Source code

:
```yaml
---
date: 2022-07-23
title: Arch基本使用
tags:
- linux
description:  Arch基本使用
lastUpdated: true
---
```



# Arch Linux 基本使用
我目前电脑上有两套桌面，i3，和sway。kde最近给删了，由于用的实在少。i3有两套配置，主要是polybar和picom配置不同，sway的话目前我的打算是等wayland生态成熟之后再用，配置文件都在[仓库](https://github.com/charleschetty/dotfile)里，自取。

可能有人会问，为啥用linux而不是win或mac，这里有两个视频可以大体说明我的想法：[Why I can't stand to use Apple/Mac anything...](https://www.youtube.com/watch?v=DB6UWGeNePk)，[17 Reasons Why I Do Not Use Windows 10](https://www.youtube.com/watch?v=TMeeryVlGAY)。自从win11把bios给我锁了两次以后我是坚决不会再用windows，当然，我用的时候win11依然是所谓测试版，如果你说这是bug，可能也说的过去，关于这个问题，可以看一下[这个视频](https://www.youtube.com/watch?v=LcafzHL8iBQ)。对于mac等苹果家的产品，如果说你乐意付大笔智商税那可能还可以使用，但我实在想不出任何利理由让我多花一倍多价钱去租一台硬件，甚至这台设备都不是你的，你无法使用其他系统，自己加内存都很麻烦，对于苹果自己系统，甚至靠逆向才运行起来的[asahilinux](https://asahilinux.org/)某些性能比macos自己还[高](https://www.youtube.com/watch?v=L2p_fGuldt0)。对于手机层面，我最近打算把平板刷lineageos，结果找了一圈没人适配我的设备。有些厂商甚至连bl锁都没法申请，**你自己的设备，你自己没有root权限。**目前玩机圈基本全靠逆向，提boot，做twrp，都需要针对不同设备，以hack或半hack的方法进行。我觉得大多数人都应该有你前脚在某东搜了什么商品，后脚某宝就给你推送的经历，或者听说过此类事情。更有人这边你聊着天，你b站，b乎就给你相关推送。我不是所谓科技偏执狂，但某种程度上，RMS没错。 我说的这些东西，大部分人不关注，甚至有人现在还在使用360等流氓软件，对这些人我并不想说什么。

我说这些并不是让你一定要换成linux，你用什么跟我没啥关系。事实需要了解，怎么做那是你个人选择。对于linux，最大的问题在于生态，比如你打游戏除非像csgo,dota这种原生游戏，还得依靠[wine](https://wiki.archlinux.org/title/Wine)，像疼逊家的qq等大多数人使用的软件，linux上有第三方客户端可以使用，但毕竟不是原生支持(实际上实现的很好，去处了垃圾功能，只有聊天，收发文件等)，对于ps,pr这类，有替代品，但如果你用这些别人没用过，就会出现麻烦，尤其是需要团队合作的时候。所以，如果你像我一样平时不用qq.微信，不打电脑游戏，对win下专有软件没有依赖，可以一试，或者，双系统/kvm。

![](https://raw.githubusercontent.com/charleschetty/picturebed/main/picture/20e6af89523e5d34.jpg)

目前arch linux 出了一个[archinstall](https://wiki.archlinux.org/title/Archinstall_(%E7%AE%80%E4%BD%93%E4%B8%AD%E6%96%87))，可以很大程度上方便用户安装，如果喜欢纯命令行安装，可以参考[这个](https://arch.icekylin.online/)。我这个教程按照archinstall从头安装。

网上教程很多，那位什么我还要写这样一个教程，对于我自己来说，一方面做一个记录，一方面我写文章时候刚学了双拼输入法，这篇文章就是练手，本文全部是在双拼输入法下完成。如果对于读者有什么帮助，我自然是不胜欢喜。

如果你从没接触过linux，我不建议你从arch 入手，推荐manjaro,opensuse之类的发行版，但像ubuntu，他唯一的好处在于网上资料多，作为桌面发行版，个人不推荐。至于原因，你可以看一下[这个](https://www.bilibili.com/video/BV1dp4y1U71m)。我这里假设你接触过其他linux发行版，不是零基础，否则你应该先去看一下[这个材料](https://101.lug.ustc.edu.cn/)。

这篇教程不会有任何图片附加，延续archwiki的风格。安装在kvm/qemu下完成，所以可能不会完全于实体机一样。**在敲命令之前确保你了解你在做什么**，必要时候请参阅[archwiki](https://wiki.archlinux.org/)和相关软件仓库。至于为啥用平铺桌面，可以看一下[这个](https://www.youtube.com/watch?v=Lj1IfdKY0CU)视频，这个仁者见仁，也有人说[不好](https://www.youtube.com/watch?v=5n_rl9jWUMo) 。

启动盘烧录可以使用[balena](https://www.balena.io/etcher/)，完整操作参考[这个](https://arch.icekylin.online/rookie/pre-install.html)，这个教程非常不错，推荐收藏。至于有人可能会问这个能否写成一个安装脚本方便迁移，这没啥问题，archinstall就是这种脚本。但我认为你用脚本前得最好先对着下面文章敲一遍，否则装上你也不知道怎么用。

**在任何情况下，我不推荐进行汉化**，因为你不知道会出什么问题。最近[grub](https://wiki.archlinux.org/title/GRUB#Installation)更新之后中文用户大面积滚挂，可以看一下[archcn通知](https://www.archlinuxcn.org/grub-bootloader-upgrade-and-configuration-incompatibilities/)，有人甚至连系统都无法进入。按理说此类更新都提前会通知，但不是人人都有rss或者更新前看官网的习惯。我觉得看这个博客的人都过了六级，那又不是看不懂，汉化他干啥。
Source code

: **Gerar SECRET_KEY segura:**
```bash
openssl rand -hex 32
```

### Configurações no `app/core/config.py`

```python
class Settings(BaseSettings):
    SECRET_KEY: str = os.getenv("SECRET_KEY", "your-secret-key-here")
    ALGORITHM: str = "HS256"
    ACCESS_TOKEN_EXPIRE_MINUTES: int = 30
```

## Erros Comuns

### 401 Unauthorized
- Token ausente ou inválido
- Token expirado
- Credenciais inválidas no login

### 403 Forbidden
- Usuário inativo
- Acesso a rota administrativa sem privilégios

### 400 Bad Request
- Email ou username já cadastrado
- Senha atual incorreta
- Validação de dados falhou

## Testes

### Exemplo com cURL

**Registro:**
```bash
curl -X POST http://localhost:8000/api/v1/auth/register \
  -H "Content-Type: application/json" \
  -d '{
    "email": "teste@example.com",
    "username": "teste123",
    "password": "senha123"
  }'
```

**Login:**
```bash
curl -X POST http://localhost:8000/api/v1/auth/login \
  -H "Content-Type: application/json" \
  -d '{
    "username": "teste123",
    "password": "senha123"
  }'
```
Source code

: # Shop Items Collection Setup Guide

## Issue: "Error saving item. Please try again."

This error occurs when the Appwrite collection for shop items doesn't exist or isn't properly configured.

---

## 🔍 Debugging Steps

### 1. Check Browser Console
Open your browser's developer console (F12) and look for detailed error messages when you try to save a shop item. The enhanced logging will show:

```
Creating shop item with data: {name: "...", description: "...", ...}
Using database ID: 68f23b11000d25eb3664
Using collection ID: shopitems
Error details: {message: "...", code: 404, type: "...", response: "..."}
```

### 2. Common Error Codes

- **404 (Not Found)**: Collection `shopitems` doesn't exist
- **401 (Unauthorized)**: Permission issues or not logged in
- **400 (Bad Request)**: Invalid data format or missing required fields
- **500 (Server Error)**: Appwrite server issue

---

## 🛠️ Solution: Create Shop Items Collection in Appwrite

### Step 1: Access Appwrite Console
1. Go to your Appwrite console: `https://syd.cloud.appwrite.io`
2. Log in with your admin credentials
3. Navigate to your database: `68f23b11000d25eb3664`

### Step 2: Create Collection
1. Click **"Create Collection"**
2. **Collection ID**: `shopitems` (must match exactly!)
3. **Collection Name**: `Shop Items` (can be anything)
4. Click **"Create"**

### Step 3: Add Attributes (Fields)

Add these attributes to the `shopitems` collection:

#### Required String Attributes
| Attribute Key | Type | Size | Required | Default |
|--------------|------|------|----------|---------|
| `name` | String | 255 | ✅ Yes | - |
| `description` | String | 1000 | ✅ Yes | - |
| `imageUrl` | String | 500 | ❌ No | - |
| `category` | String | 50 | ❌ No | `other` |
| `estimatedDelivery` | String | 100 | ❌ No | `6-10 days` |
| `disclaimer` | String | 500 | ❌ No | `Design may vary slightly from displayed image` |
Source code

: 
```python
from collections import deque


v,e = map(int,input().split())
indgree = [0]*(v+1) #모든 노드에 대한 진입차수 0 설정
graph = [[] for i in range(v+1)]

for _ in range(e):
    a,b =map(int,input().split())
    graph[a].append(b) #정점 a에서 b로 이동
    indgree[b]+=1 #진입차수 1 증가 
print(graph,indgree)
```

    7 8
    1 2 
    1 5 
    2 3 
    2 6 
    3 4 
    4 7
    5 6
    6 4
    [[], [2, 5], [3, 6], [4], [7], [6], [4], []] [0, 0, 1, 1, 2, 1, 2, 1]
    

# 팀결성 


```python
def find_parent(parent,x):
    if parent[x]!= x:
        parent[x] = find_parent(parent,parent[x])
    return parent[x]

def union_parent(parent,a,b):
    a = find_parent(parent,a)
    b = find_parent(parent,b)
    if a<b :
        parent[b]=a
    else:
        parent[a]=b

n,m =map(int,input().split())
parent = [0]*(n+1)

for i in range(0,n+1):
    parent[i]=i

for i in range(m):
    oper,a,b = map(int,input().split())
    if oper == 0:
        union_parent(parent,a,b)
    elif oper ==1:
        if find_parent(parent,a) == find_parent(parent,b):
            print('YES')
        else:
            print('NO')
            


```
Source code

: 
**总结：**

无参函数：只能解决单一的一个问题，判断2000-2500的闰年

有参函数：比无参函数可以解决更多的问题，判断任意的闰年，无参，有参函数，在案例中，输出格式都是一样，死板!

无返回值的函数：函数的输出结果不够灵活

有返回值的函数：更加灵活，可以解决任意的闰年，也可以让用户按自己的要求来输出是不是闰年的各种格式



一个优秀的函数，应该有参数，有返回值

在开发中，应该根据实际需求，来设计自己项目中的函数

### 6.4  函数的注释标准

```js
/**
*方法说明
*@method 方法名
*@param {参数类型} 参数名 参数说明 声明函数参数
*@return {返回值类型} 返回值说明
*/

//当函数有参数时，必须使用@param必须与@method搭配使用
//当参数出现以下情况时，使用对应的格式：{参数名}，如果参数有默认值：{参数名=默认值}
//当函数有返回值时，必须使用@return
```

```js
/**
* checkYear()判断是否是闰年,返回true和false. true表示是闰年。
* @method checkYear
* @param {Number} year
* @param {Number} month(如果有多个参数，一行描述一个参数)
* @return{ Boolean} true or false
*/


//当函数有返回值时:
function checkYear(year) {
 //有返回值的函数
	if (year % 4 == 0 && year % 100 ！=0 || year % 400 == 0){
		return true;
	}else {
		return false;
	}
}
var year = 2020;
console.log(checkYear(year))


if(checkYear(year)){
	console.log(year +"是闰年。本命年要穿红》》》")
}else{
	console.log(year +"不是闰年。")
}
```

TASK TO COMPLETE | From the records above, report the number of lines that hold the string "your" and add nothing.

SOLUTION TO THIS PROBLEM | 5